* _Records for the task_:
▼▼▼

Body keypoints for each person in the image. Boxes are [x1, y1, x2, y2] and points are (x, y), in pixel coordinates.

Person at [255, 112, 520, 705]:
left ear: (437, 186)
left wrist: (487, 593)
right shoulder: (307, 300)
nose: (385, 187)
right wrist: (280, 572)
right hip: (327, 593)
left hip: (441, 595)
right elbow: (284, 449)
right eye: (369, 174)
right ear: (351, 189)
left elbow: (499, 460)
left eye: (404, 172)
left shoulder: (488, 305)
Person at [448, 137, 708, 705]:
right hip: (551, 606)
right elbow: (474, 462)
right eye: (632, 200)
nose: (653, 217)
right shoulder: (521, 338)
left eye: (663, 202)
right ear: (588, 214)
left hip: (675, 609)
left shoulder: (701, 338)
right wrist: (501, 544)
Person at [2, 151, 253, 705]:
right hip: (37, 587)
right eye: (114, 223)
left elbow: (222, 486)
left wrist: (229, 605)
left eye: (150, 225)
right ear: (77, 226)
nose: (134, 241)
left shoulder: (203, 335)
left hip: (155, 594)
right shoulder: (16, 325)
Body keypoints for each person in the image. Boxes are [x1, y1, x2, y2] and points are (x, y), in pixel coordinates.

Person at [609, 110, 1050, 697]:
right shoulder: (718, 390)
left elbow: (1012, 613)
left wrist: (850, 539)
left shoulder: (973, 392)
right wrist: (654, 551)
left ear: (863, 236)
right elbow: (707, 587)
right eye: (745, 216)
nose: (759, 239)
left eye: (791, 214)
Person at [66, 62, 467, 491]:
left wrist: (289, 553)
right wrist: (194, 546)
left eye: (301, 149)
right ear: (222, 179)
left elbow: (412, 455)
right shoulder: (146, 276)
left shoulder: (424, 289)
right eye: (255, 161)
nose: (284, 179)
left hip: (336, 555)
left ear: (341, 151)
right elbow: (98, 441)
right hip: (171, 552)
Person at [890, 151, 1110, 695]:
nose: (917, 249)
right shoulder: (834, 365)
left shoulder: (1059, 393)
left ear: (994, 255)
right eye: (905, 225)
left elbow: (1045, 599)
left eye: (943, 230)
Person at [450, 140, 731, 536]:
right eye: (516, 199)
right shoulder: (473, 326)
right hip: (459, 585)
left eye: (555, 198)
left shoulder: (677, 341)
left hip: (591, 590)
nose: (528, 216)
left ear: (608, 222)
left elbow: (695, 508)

▲▲▲
▼▼▼

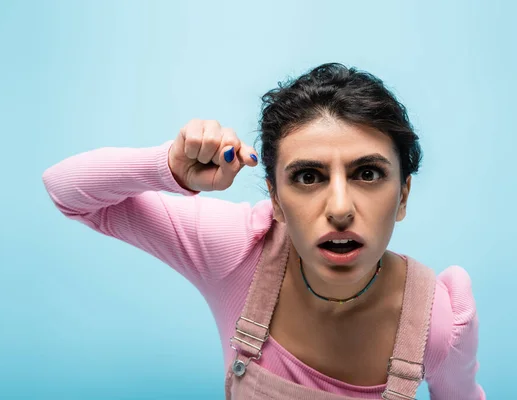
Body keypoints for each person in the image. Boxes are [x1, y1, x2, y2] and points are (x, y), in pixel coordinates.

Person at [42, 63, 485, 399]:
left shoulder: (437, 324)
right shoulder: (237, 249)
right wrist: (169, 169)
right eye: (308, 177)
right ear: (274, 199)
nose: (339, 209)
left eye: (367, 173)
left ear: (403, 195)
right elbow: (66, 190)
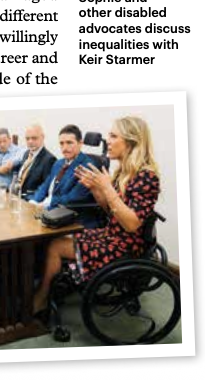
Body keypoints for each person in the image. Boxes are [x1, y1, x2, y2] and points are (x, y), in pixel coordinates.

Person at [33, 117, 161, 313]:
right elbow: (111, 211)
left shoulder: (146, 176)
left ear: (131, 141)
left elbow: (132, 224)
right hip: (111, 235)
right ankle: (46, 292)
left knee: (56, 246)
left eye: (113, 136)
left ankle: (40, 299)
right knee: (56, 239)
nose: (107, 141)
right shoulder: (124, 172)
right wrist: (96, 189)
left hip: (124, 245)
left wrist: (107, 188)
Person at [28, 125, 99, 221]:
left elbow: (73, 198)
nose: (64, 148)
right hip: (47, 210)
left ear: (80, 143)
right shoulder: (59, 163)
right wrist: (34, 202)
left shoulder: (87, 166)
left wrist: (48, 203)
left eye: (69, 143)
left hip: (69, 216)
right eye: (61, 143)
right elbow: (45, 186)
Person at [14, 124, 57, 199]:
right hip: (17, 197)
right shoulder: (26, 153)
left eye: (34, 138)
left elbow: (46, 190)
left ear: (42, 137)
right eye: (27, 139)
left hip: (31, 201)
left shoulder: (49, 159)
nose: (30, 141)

▲▲▲
▼▼▼

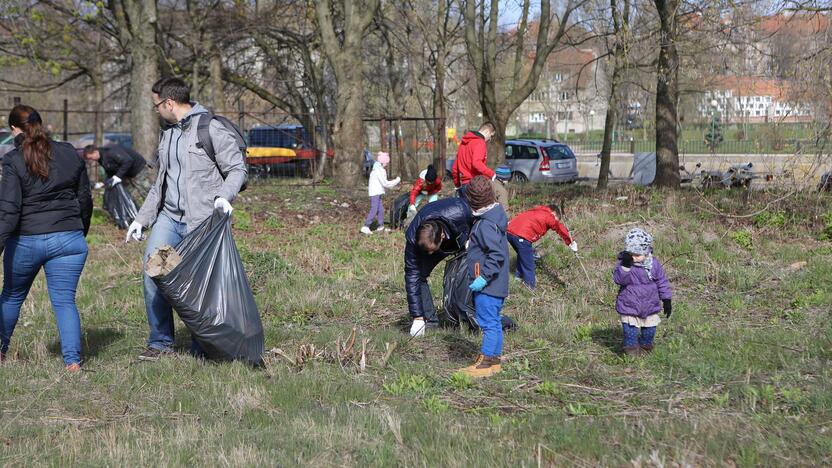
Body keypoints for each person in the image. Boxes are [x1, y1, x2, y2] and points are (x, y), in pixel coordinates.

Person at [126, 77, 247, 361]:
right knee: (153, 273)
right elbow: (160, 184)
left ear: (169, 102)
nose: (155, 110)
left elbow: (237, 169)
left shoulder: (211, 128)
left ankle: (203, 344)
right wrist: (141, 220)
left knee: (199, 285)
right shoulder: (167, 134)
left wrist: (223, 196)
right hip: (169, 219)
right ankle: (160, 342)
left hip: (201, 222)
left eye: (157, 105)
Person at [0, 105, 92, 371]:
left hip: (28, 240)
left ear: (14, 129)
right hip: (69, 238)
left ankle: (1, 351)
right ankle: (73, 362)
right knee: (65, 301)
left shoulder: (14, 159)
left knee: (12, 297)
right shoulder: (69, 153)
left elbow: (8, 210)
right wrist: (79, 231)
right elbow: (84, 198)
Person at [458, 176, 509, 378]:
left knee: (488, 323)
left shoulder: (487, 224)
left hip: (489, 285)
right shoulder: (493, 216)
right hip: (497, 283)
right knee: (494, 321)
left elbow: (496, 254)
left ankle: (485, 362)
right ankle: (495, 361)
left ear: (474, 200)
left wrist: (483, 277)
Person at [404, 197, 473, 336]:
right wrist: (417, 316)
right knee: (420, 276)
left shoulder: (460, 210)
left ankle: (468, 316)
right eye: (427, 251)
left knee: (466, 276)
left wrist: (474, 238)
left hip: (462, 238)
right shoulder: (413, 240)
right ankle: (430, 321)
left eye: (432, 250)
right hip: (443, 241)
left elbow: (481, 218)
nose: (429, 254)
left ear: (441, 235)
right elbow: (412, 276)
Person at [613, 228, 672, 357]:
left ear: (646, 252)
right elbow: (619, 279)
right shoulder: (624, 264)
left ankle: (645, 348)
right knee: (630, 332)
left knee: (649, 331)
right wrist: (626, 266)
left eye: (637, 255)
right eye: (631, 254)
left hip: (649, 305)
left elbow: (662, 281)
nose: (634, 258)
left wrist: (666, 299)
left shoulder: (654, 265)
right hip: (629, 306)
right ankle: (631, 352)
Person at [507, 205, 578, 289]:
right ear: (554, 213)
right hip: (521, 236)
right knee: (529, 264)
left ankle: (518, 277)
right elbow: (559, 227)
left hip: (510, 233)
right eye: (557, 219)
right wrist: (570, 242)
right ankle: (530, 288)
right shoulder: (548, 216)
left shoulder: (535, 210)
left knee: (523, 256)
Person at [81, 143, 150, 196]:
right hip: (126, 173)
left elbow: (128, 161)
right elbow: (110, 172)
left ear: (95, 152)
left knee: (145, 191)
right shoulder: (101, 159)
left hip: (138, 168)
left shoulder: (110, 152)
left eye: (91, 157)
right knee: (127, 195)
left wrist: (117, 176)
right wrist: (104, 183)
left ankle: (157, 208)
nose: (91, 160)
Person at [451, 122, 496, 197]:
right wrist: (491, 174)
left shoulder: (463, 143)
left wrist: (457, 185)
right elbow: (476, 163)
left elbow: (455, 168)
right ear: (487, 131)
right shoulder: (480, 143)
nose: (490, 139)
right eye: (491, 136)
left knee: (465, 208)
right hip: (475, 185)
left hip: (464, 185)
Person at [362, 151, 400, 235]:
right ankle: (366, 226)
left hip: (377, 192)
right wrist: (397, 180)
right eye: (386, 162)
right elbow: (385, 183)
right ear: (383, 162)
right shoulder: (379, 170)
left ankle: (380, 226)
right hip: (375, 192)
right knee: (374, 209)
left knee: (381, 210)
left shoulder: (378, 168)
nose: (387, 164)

▲▲▲

Using the data above, extract exactly the lines from the one that holds "nose: (284, 179)" to the one that holds "left elbow: (695, 508)", both ends included, and no others.

* _Answer for this exercise_:
nose: (284, 179)
left hip: (336, 555)
left ear: (341, 151)
right elbow: (98, 441)
right hip: (171, 552)
Person at [890, 151, 1110, 695]:
nose: (917, 249)
right shoulder: (834, 365)
left shoulder: (1059, 393)
left ear: (994, 255)
right eye: (905, 225)
left elbow: (1045, 599)
left eye: (943, 230)
Person at [450, 140, 731, 536]:
right eye: (516, 199)
right shoulder: (473, 326)
right hip: (459, 585)
left eye: (555, 198)
left shoulder: (677, 341)
left hip: (591, 590)
nose: (528, 216)
left ear: (608, 222)
left elbow: (695, 508)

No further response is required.